Internationally Johnson Sirleaf is praised, often seen as a female Nelson Mandela in West Africa, but within Liberia she faces criticism for her failure to create jobs, foster reconciliation and tackle corruption, and for reneging on a promise to serve just one term as president.

“There’s a gap between what she means at home and abroad,” said Jonny Steinberg, author of "Little Liberia." “There has been a century and a half of people using the state as a private resource, you can’t change that overnight.”

“She runs a government where there is substantial corruption, but I’m not sure anyone else would have done any better,” Steinberg said.

Other observers agree that while more could have been achieved the task of country rebuilding was immense.

“Johnson Sirleaf inherited a failed state and has effectively used her time to bridge ethnic divides and begun institution-building, but she has given insufficient attention to addressing key rule of law and human rights issues,” said Corinne Dufka, a senior researcher at Human Rights Watch.

Liberia’s economy is largely based on the extraction of rubber, iron ore and timber and these industries have been revived under Johnson Sirleaf’s.

She also persuaded international donors to write-off a $4.6 billion debt. Yet despite modest economic growth unemployment remains sky high, especially among uneducated and unskilled young men who fought in the war. Their frustration and disappointment has set in.

“There were high expectations in 2005 that could never have been matched,” said Vines. “Unfortunately post-conflict growth is slow and doesn’t respect electoral cycles.”

“The election on Tuesday is going to be the challenge of Johnson Sirleaf’s life, it’s going to be really close and may well go to a second round,” he said.

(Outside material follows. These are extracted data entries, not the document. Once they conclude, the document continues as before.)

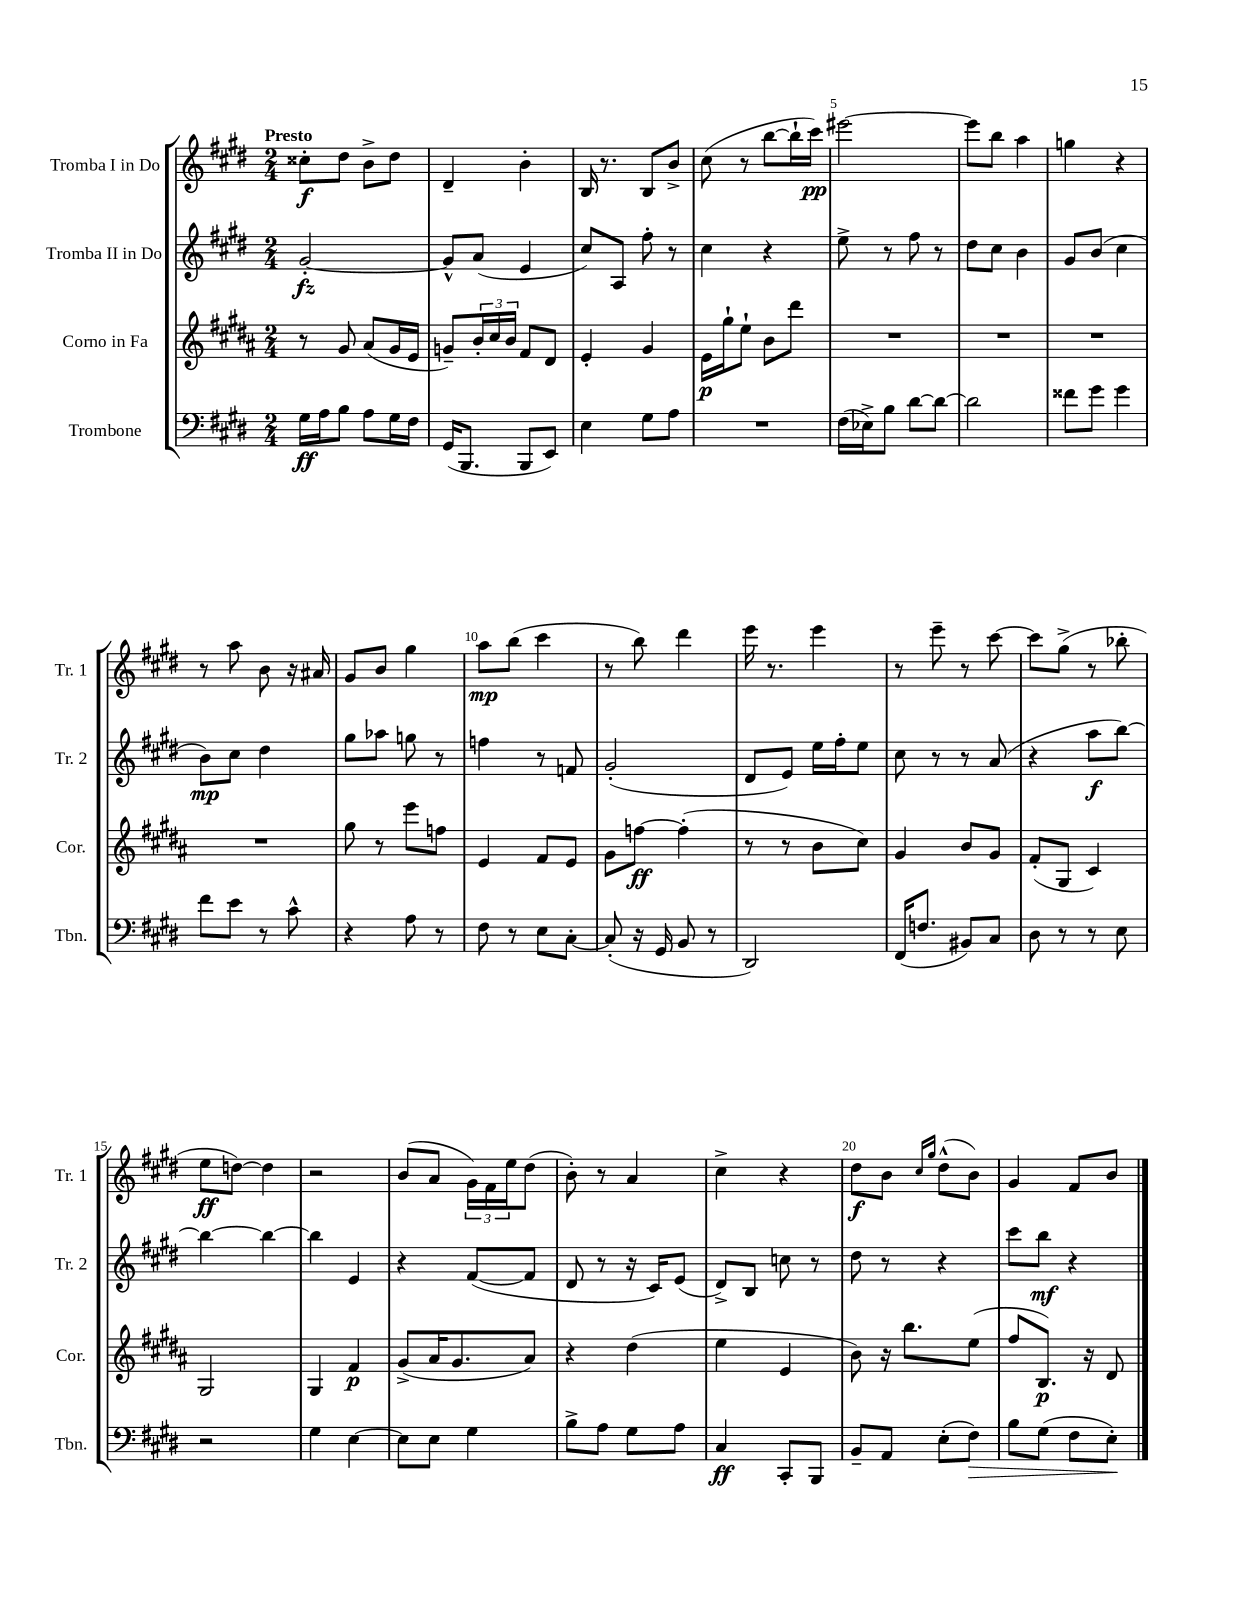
<<
\new StaffGroup <<
\new Staff = "s0" \with { instrumentName = "Tromba I in Do" shortInstrumentName = "Tr. 1" } {
    \clef treble \key e \major \numericTimeSignature \time 2/4 \tempo "Presto"
    cisis''8-.\f dis''8 b'8-> dis''8 |
    dis'4-- b'4-. |
    b16 r8. b8 b'8-> |
    cis''8( r8 b''8~ b''16-! cis'''16\pp) |
    eis'''2~ |
    eis'''8 b''8 a''4 |
    g''4 r4 |
    r8 a''8 b'8 r16 ais'16 |
    gis'8 b'8 gis''4 |
    a''8\mp b''8( cis'''4 |
    r8 b''8) dis'''4 |
    e'''16 r8. e'''4 |
    r8 e'''8-- r8 cis'''8~ |
    cis'''8 gis''8->( r8 bes''8-. |
    e''8\ff d''8~) d''4 |
    r2 |
    b'8( a'8 \tuplet 3/2 { gis'16) fis'16 e''16 } dis''8( |
    b'8-.) r8 a'4 |
    cis''4-> r4 |
    dis''8\f b'8 \grace { cis''16 gis''16 } dis''8-^( b'8) |
    gis'4 fis'8 b'8 \bar "|." |
}
\new Staff = "s1" \with { instrumentName = "Tromba II in Do" shortInstrumentName = "Tr. 2" } {
    \clef treble \key e \major \numericTimeSignature \time 2/4
    gis'2~-.\fz |
    gis'8-^ a'8( e'4 |
    cis''8) a8 fis''8-. r8 |
    cis''4 r4 |
    e''8-> r8 fis''8 r8 |
    dis''8 cis''8 b'4 |
    gis'8 b'8( cis''4 |
    b'8\mp) cis''8 dis''4 |
    gis''8 aes''8 g''8 r8 |
    f''4 r8 f'8 |
    gis'2-.( |
    dis'8 e'8) e''16 fis''16-. e''8 |
    cis''8 r8 r8 a'8( |
    r4 a''8\f b''8~) |
    b''4~ b''4~ |
    b''4 e'4 |
    r4 fis'8~( fis'8 |
    dis'8 r8 r16 cis'16) e'8( |
    dis'8->) b8 c''8 r8 |
    dis''8 r8 r4 |
    cis'''8 b''8\mf r4 \bar "|." |
}
\new Staff = "s2" \with { instrumentName = "Corno in Fa" shortInstrumentName = "Cor." } {
    \clef treble \key b \major \numericTimeSignature \time 2/4
    r8 gis'8 ais'8( gis'16 e'16 |
    g'8--) \tuplet 3/2 { b'16-. cis''16 b'16 } fis'8 dis'8 |
    e'4-. gis'4 |
    e'16\p gis''16-! e''8-! b'8 dis'''8 |
    R2 |
    R2 |
    R2 |
    R2 |
    gis''8 r8 e'''8 f''8 |
    e'4 fis'8 e'8 |
    gis'8 f''8~\ff f''4-.( |
    r8 r8 b'8 cis''8) |
    gis'4 b'8 gis'8 |
    fis'8-.( gis8 cis'4) |
    gis2 |
    gis4 fis'4\p |
    gis'8->( ais'16 gis'8. ais'8) |
    r4 dis''4( |
    e''4 e'4 |
    b'8) r16 b''8. e''8( |
    fis''8 b8.\p) r16 dis'8 \bar "|." |
}
\new Staff = "s3" \with { instrumentName = "Trombone" shortInstrumentName = "Tbn." } {
    \clef bass \key e \major \numericTimeSignature \time 2/4
    gis16\ff a16 b8 a8 gis16 fis16 |
    gis,16( b,,8. b,,8 e,8) |
    e4 gis8 a8 |
    R2 |
    fis16( ees16->) b8 dis'8~ dis'8~ |
    dis'2 |
    fisis'8 gis'8 gis'4 |
    fis'8 e'8 r8 cis'8-^ |
    r4 a8 r8 |
    fis8 r8 e8 cis8~-. |
    cis8-.( r16 gis,16 b,8 r8 |
    dis,2) |
    fis,16( f8. bis,8) cis8 |
    dis8 r8 r8 e8 |
    r2 |
    gis4 e4~ |
    e8 e8 gis4 |
    b8-> a8 gis8 a8 |
    cis4\ff cis,8-. b,,8 |
    b,8-- a,8 e8-.( fis8\>) |
    b8 gis8( fis8 e8-.\!) \bar "|." |
}
>>
>>
\layout { \context { \Score \override BarNumber.break-visibility = ##(#f #t #t) barNumberVisibility = #(every-nth-bar-number-visible 5) } }
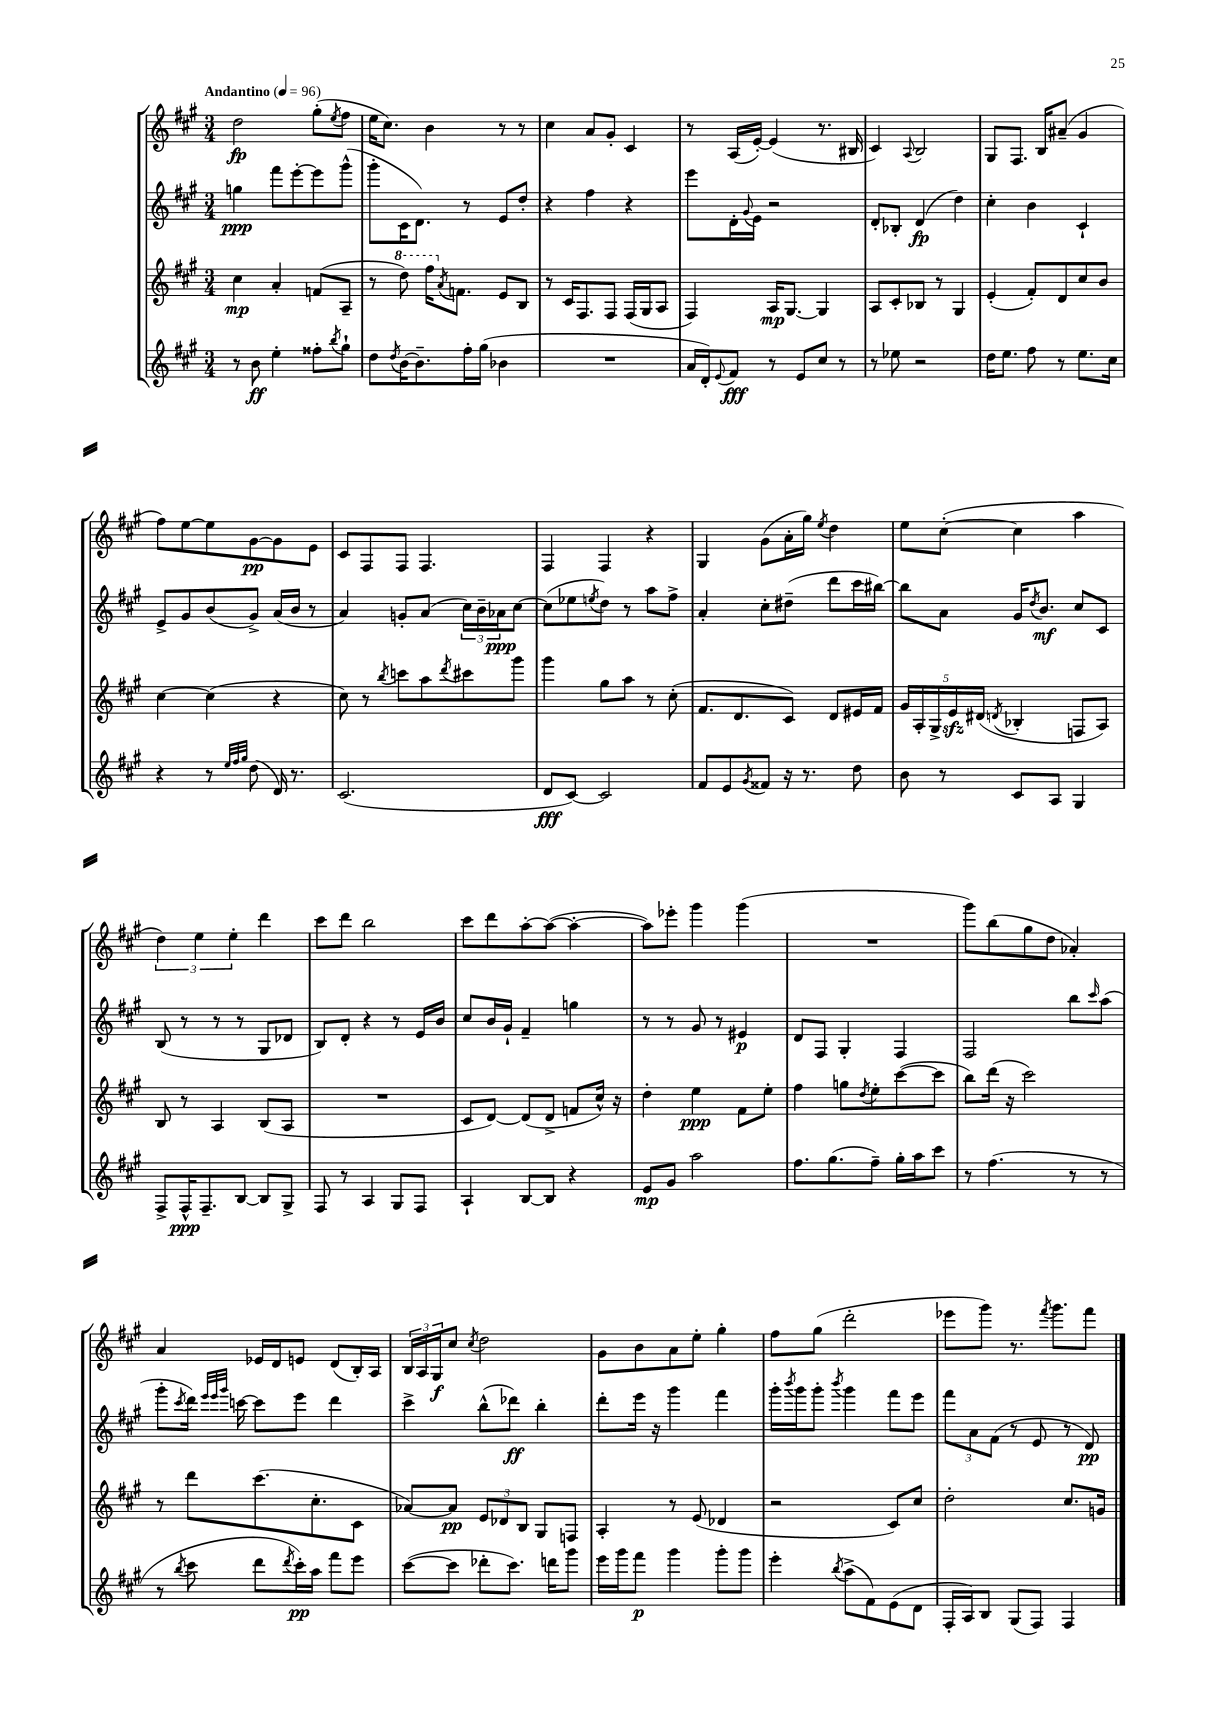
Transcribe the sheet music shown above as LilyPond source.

<<
\new StaffGroup <<
\new Staff = "s0" {
    \clef treble \key a \major \numericTimeSignature \time 3/4 \tempo "Andantino" 4 = 96
    d''2\fp gis''8-.( \acciaccatura { e''8 } fis''8 |
    e''16 cis''8.) b'4 r8 r8 |
    cis''4 a'8 gis'8-. cis'4 |
    r8 a16( e'16~-.) e'4( r8. bis16 |
    cis'4) \appoggiatura { a8 } b2 |
    gis8 fis8. b16 ais'8--( gis'4 |
    fis''8) e''8~ e''8 gis'8~\pp gis'8 e'8 |
    cis'8 fis8 fis8 fis4. |
    fis4 fis4 r4 |
    gis4 gis'8( a'16-. gis''16) \acciaccatura { e''8 } d''4 |
    e''8 cis''8~-.( cis''4 a''4 |
    \tuplet 3/2 { d''4) e''4 e''4-. } d'''4 |
    cis'''8 d'''8 b''2 |
    cis'''8 d'''8 a''8~-. a''8~( a''4~-. |
    a''8) ees'''8-. gis'''4 gis'''4( |
    R2. |
    gis'''8) b''8( gis''8 d''8 aes'4-.) |
    a'4 ees'16 d'16 e'8 d'8( b16-.) a16 |
    \tuplet 3/2 { b16 a16 gis16\f } cis''8 \acciaccatura { cis''8 } d''2 |
    gis'8 b'8 a'8 e''8-. gis''4-. |
    fis''8 gis''8( d'''2-. |
    ees'''8 gis'''8) r8. \acciaccatura { fis'''8 } gis'''8. fis'''8 \bar "|." |
}
\new Staff = "s1" {
    \clef treble \key a \major \numericTimeSignature \time 3/4
    g''4\ppp fis'''8 e'''8~-. e'''8 gis'''8-^( |
    gis'''8-. cis'16 d'8.) r8 e'8 d''8-. |
    r4 fis''4 r4 |
    e'''8 d'16-. \appoggiatura { gis'8 } e'16 r2 |
    d'8-. bes8-. d'4\fp( d''4) |
    cis''4-. b'4 cis'4-! |
    e'8-> gis'8 b'8( gis'8->) a'16( b'16 r8 |
    a'4) g'8-. a'8( \tuplet 3/2 { cis''16) b'16-- aes'16\ppp } cis''8~ |
    cis''8( ees''8 \acciaccatura { e''8 } d''8) r8 a''8 fis''8-> |
    a'4-. cis''8-. dis''8--( d'''8 cis'''16 bis''16~) |
    bis''8 a'8 gis'16 \acciaccatura { d''8 } b'8.\mf cis''8 cis'8 |
    b8( r8 r8 r8 gis8 des'8 |
    b8) d'8-. r4 r8 e'16 b'16 |
    cis''8 b'16 gis'16-! fis'4-- g''4 |
    r8 r8 gis'8 r8 eis'4\p |
    d'8 fis8 gis4-. fis4 |
    fis2 b''8 \grace { cis'''16 } a''8( |
    gis'''8-. \acciaccatura { cis'''8 } d'''16) \grace { e'''32 e'''32 gis'''32 } c'''16~ c'''8 e'''8 d'''4 |
    cis'''4-> b''8-^( des'''8\ff) b''4-. |
    d'''8-. e'''16 r16 gis'''4 fis'''4 |
    gis'''16-. \acciaccatura { b'''8 } gis'''16 gis'''8-. \acciaccatura { b'''8 } gis'''4 fis'''8 e'''8 |
    \tuplet 3/2 { fis'''8 a'8 fis'8( } r8 e'8 r8 d'8\pp) \bar "|." |
}
\new Staff = "s2" {
    \clef treble \key a \major \numericTimeSignature \time 3/4
    cis''4\mp a'4-. f'8( a8-- |
    r8 \ottava #1 d'''8) fis'''16 \ottava #0 \acciaccatura { a'8 } f'8. e'8 b8 |
    r8 cis'16 fis8. fis8 fis16( gis16 a8 |
    fis4) a16\mp gis8.~ gis4 |
    a8 cis'8-. bes8 r8 gis4 |
    e'4-.( fis'8-.) d'8 cis''8 b'8 |
    cis''4~ cis''4( r4 |
    cis''8) r8 \acciaccatura { b''8 } c'''8 a''8 \acciaccatura { d'''8 } cis'''8 gis'''8 |
    gis'''4 gis''8 a''8 r8 cis''8-.( |
    fis'8. d'8. cis'8) d'8 eis'16 fis'16 |
    \tuplet 5/4 { gis'16 a16-. gis16-> e'16\sfz dis'16( } \acciaccatura { d'8 } bes4-. f8 a8) |
    b8 r8 a4 b8( a8 |
    R2. |
    cis'8 d'8~) d'8( d'8-> f'8 cis''16-^) r16 |
    d''4-. e''4\ppp fis'8 e''8-. |
    fis''4 g''8 \acciaccatura { d''8 } e''8-. cis'''8~( cis'''8 |
    b''8) d'''16( r16 cis'''2) |
    r8 d'''8 cis'''8.( cis''8.-. cis'8 |
    aes'8~) aes'8\pp \tuplet 3/2 { e'8 des'8 b8 } gis8 f8 |
    a4-. r8 e'8( des'4 |
    r2 cis'8) cis''8 |
    d''2-. cis''8. g'16 \bar "|." |
}
\new Staff = "s3" {
    \clef treble \key a \major \numericTimeSignature \time 3/4
    r8 b'8\ff e''4-. fisis''8-. \acciaccatura { b''8 } gis''8-! |
    d''8 \acciaccatura { d''8 } b'16~ b'8.-- fis''16-. gis''16( bes'4 |
    R2. |
    a'16 d'16-.) \appoggiatura { e'8 } fis'8\fff r8 e'8 cis''8 r8 |
    r8 ees''8 r2 |
    d''16 e''8. fis''8 r8 e''8. cis''16 |
    r4 r8 \grace { e''32 fis''32 gis''32 } d''8( d'16) r8. |
    cis'2.( |
    d'8\fff cis'8~) cis'2 |
    fis'8 e'8 \acciaccatura { gis'8 } fisis'8 r16 r8. d''8 |
    b'8 r8 cis'8 a8 gis4 |
    fis8-> fis16-^\ppp fis8.-- b8~ b8 gis8-> |
    fis8 r8 a4 gis8 fis8 |
    a4-! b8~ b8 r4 |
    e'8\mp gis'8 a''2 |
    fis''8. gis''8.( fis''8--) gis''16-. a''16 cis'''8 |
    r8 fis''4.( r8 r8 |
    r8 \acciaccatura { b''8 } cis'''8 d'''8 \acciaccatura { d'''8 } cis'''16-.\pp) a''16 fis'''8 e'''8 |
    cis'''8~( cis'''8 des'''8-. cis'''8.) d'''16 gis'''8 |
    e'''16 gis'''16 fis'''8\p gis'''4 gis'''8-. gis'''8 |
    e'''4-. \acciaccatura { b''8 } a''8->( fis'8) e'8( d'8 |
    fis16-. a16) b8 gis8( fis8) fis4 \bar "|." |
}
>>
>>
\layout { \context { \Score \remove "Bar_number_engraver" } }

Leading challenger Tubman has two key advantages: a name that carries weight (the Tubmans are the Kennedys of Liberia) and a wildly popular running mate in George Weah.

In his first foray into Liberian politics in 2005 the former AC Milan striker and FIFA World Player of the Year beat Johnson Sirleaf in the first-round before losing in a run-off that he claimed was rigged.

With hopes that offshore oil exploration might turn Liberia into the next Ghana, a country whose economy has been boosted by huge oil finds in recent years, there is plenty to fight for in Tuesday’s vote, not least the hope that a clean and peaceful election will help Liberians consign their violent past to history.